» Tugas
Cetak tanpa perubahan bagian teks tentang interelasi Islam dan Jawa dari "INTERELASI ISLAM DAN" sampai "Lailin Najihah (1404026010)".

» Teks Sumber
INTERELASI ISLAM DAN JAWA DALAM BIDANG ARSITEKTUR ( MASJID )
MAKALAH
Disusun Guna Memenuhi Tugas Mata Kuliah : Islam dan Budaya Jawa
Dosen Pengampu : Prof. Dr. Sri Suhandjati Sukri, M.Hum
Disusun Oleh :
Lailin Najihah (1404026010)
FAKULTAS USHULUDDIN
PRODI TAFSIR HADITS
UNIVERSITAS ISLAM NEGERI WALISONGO
2015
BAB I
PENDAHULUAN
A.
LATAR
BELAKANG
Islam masuk di tanah jawa bertujuan untuk menyebarkan khasanah yang
baik dengan tanpa sedikitpun menghapus kebudayaan masyarakat Jawa, karena itu
salah satu metode para ulama’ dahulu dalam menyebarkan agama Islam di Jawa ini.[1] Sejak Islam masuk di Jawa, ,
Islam bertemu dengan nilai-nilai Hindu-Budha yang sudah mengakar kuat di
masyarakat. Tentu saja nilai-nilai dari Hindu-Budha pun sebelumnya telah
mengakomodasi nilai religi animisme dan dinamisme sebagai nilai yang telah ada.
Islam Jawa sering dipandang sebagai Islam sinkretik atau Islam nominal, yang
konsekuensinya Islam Jawa bukanlah Islam dalam arti sebenarnya atau “kurang
Islam”, bahkan “tidak Islam”[2]
pendapat ini dibuktikan dari pendapat beberapa ilmuan seperti Robert F.Hefner,[3]
C.C. Berg,[4]
dan Geertz.[5]
Percampuran nilai tersebut yang di kemudian hari disebut sebagai nilai-nilai
Kebudayaan Jawa. Maka ketika Islam datang dan berinteraksi dengan nilai-nilai
lama tersebut, oleh masyarakat juga sering disebut sebagai nilai-nilai Kebudayaan
Jawa.

Gambar dengan kotak pembatas:
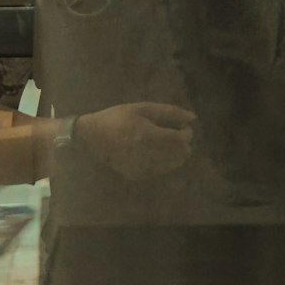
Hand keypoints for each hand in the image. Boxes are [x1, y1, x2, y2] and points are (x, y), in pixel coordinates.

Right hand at [74, 102, 196, 179]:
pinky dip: (164, 162)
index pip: (180, 140)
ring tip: (164, 143)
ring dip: (175, 154)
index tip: (183, 127)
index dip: (187, 133)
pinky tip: (153, 152)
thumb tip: (193, 118)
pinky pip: (161, 170)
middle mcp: (146, 153)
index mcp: (147, 134)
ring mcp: (141, 167)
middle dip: (183, 144)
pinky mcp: (137, 175)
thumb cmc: (118, 118)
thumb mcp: (142, 108)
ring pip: (173, 165)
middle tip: (174, 135)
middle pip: (180, 154)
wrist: (92, 137)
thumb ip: (169, 112)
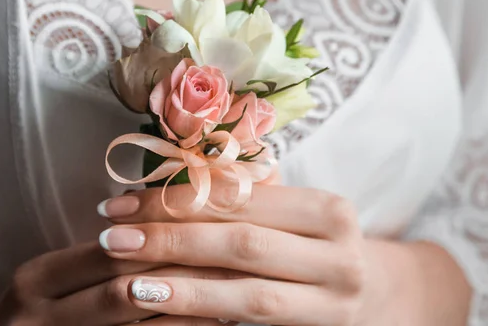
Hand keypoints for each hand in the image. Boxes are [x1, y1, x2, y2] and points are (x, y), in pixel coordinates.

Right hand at [0, 241, 241, 325]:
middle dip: (186, 270)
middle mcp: (40, 313)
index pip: (112, 249)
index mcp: (39, 277)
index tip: (217, 222)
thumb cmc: (42, 314)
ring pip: (141, 325)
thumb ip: (101, 251)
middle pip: (127, 285)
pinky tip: (213, 324)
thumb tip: (162, 203)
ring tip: (237, 291)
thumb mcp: (57, 279)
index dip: (166, 235)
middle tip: (239, 257)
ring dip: (192, 307)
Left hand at [98, 185, 375, 325]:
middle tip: (113, 239)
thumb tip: (169, 176)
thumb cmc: (315, 246)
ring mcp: (334, 303)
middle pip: (241, 243)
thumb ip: (247, 197)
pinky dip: (200, 320)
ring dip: (181, 287)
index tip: (122, 202)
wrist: (373, 297)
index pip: (240, 199)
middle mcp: (340, 256)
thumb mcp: (293, 216)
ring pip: (245, 293)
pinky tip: (161, 314)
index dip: (178, 200)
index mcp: (328, 211)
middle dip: (171, 240)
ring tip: (127, 281)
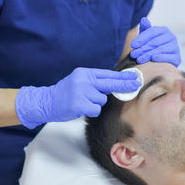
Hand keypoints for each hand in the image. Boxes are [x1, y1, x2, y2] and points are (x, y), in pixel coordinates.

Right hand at [16, 68, 140, 128]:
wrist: (46, 102)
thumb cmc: (67, 93)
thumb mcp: (80, 81)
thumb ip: (96, 81)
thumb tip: (117, 83)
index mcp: (85, 73)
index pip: (108, 74)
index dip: (123, 77)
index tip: (136, 78)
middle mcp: (83, 80)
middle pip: (109, 83)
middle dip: (124, 85)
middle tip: (137, 84)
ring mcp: (80, 92)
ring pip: (102, 100)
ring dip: (96, 104)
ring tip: (83, 102)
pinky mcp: (78, 104)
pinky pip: (95, 109)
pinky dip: (91, 111)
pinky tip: (81, 108)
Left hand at [130, 17, 180, 66]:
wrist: (161, 61)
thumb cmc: (153, 46)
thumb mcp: (148, 37)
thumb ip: (145, 29)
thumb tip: (144, 19)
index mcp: (164, 30)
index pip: (152, 32)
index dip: (141, 38)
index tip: (133, 45)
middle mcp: (171, 37)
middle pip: (155, 42)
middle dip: (143, 49)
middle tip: (134, 54)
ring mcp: (175, 47)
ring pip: (160, 50)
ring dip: (148, 55)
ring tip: (139, 59)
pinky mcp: (177, 58)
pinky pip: (169, 57)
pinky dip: (161, 58)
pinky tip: (153, 59)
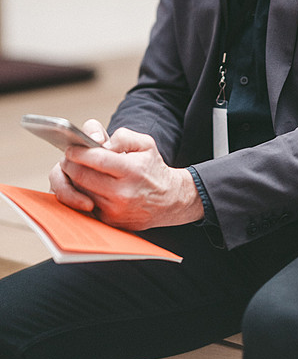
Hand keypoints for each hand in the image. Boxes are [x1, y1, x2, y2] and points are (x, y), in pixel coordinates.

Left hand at [50, 122, 203, 228]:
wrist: (168, 200)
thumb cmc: (152, 168)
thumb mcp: (145, 143)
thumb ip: (121, 136)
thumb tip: (98, 143)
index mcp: (132, 170)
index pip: (97, 159)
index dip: (79, 152)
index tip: (71, 148)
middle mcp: (122, 193)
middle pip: (82, 177)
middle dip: (70, 165)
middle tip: (68, 158)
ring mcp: (114, 210)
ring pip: (79, 192)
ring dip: (72, 180)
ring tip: (76, 170)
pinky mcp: (108, 221)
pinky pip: (84, 206)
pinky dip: (79, 194)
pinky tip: (84, 185)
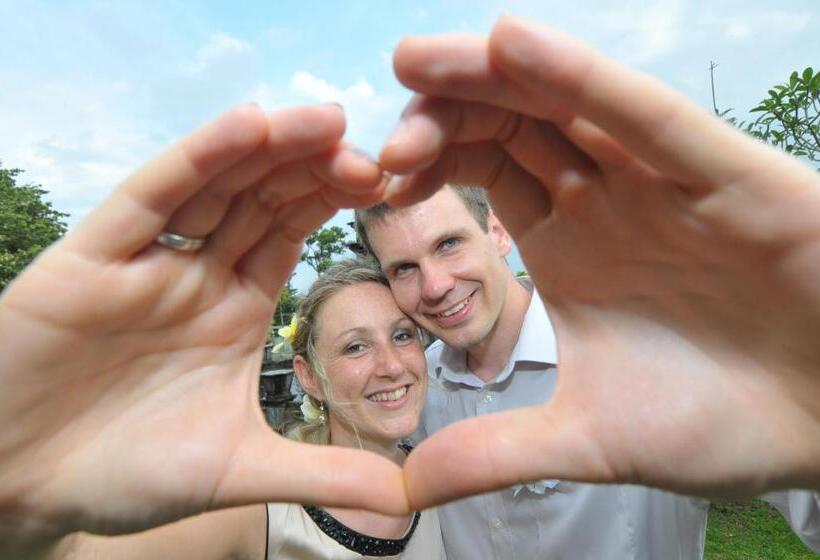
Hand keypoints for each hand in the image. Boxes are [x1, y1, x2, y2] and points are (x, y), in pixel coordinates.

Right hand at [0, 104, 406, 543]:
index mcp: (235, 309)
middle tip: (371, 147)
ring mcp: (147, 262)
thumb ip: (319, 472)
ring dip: (269, 149)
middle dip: (314, 170)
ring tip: (326, 120)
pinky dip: (196, 160)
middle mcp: (197, 276)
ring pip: (215, 186)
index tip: (386, 180)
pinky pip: (149, 199)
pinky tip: (245, 126)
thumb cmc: (124, 475)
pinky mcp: (91, 259)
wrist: (22, 487)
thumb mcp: (238, 470)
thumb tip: (405, 498)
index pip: (290, 236)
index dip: (333, 204)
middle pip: (263, 201)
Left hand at [381, 16, 819, 507]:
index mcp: (568, 243)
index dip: (426, 165)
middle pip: (510, 127)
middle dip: (442, 116)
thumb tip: (406, 489)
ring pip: (564, 103)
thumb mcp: (589, 437)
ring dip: (489, 76)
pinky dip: (580, 80)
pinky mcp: (724, 174)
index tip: (372, 181)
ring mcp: (661, 179)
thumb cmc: (726, 418)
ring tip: (414, 60)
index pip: (482, 172)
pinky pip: (643, 116)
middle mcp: (607, 197)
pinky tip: (511, 44)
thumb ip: (497, 452)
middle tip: (379, 132)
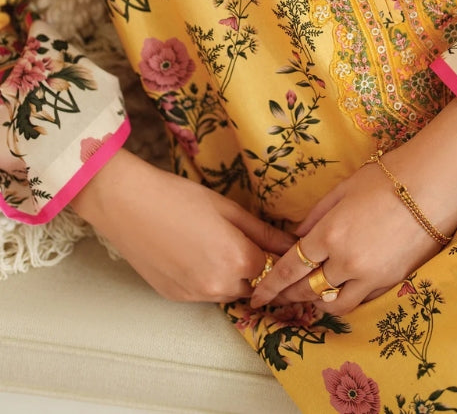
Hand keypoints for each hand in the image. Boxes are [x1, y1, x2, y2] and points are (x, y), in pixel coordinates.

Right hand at [71, 147, 293, 301]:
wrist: (127, 204)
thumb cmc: (178, 197)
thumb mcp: (227, 208)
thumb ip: (262, 231)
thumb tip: (291, 244)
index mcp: (238, 259)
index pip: (272, 266)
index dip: (272, 251)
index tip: (268, 239)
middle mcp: (220, 286)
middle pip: (253, 285)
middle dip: (254, 267)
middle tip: (238, 238)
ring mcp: (196, 295)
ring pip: (229, 292)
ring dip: (231, 275)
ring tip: (213, 243)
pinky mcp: (176, 298)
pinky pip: (204, 293)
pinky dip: (207, 279)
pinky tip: (193, 252)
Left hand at [250, 99, 456, 314]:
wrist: (433, 186)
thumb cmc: (386, 178)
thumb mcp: (343, 189)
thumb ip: (316, 215)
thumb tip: (297, 235)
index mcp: (329, 234)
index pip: (290, 267)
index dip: (271, 284)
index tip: (257, 295)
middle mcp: (346, 261)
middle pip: (307, 289)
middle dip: (287, 296)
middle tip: (274, 300)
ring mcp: (370, 275)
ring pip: (333, 303)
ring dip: (315, 302)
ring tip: (306, 299)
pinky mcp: (391, 282)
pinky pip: (360, 300)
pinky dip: (344, 300)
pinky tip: (336, 294)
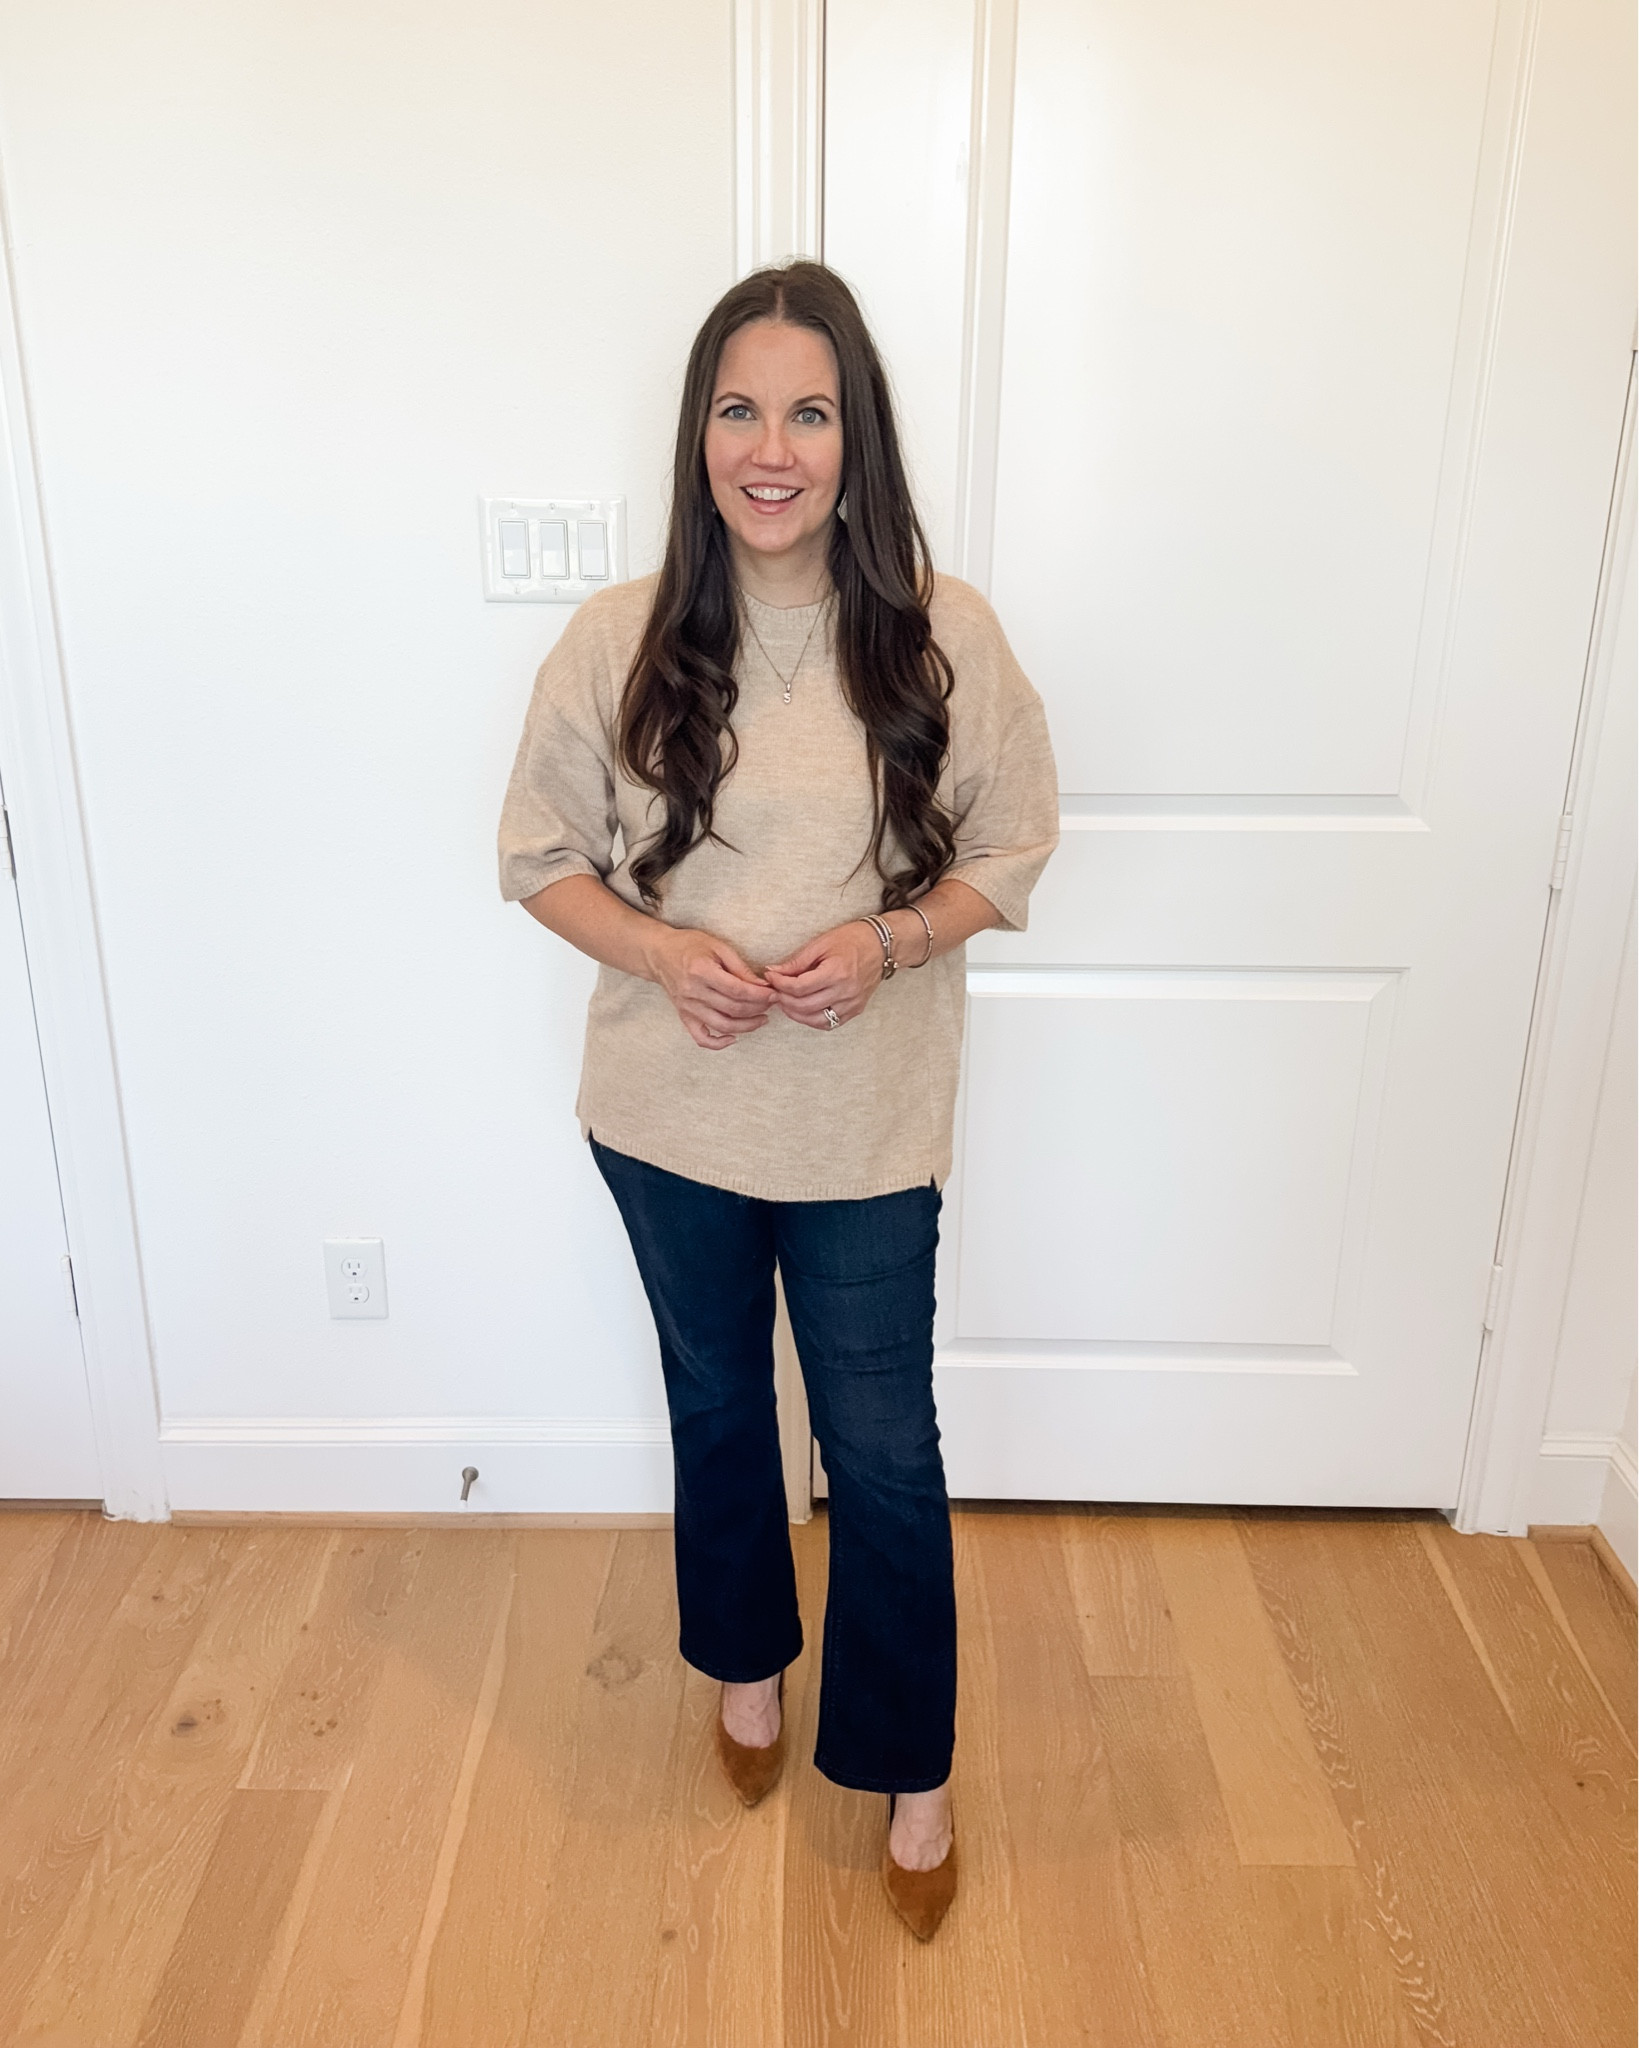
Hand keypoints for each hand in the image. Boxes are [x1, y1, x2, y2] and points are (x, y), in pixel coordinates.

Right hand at [651, 927, 775, 1050]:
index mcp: (701, 971)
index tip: (774, 993)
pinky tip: (733, 1037)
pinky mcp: (684, 1016)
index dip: (759, 994)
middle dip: (758, 1008)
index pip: (737, 990)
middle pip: (733, 1008)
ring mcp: (687, 1007)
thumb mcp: (718, 947)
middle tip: (772, 1003)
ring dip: (747, 1026)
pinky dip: (718, 1043)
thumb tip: (762, 985)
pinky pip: (701, 1038)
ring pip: (722, 1025)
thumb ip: (740, 967)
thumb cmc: (690, 945)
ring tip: (762, 1019)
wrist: (659, 954)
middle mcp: (693, 992)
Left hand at [764, 919, 883, 1029]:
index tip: (771, 977)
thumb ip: (797, 962)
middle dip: (784, 999)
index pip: (799, 987)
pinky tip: (803, 1010)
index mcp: (837, 972)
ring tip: (786, 1001)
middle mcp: (846, 991)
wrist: (881, 946)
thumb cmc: (852, 940)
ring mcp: (852, 1003)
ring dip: (795, 1014)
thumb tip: (773, 972)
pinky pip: (829, 1024)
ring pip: (815, 1019)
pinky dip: (812, 1020)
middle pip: (804, 1006)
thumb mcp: (821, 944)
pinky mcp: (856, 1010)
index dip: (780, 984)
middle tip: (774, 991)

» Hasil Tugas
INTERELASI ISLAM DAN JAWA DALAM BIDANG ARSITEKTUR ( MASJID )
MAKALAH
Disusun Guna Memenuhi Tugas Mata Kuliah : Islam dan Budaya Jawa
Dosen Pengampu : Prof. Dr. Sri Suhandjati Sukri, M.Hum
Disusun Oleh :
Lailin Najihah (1404026010)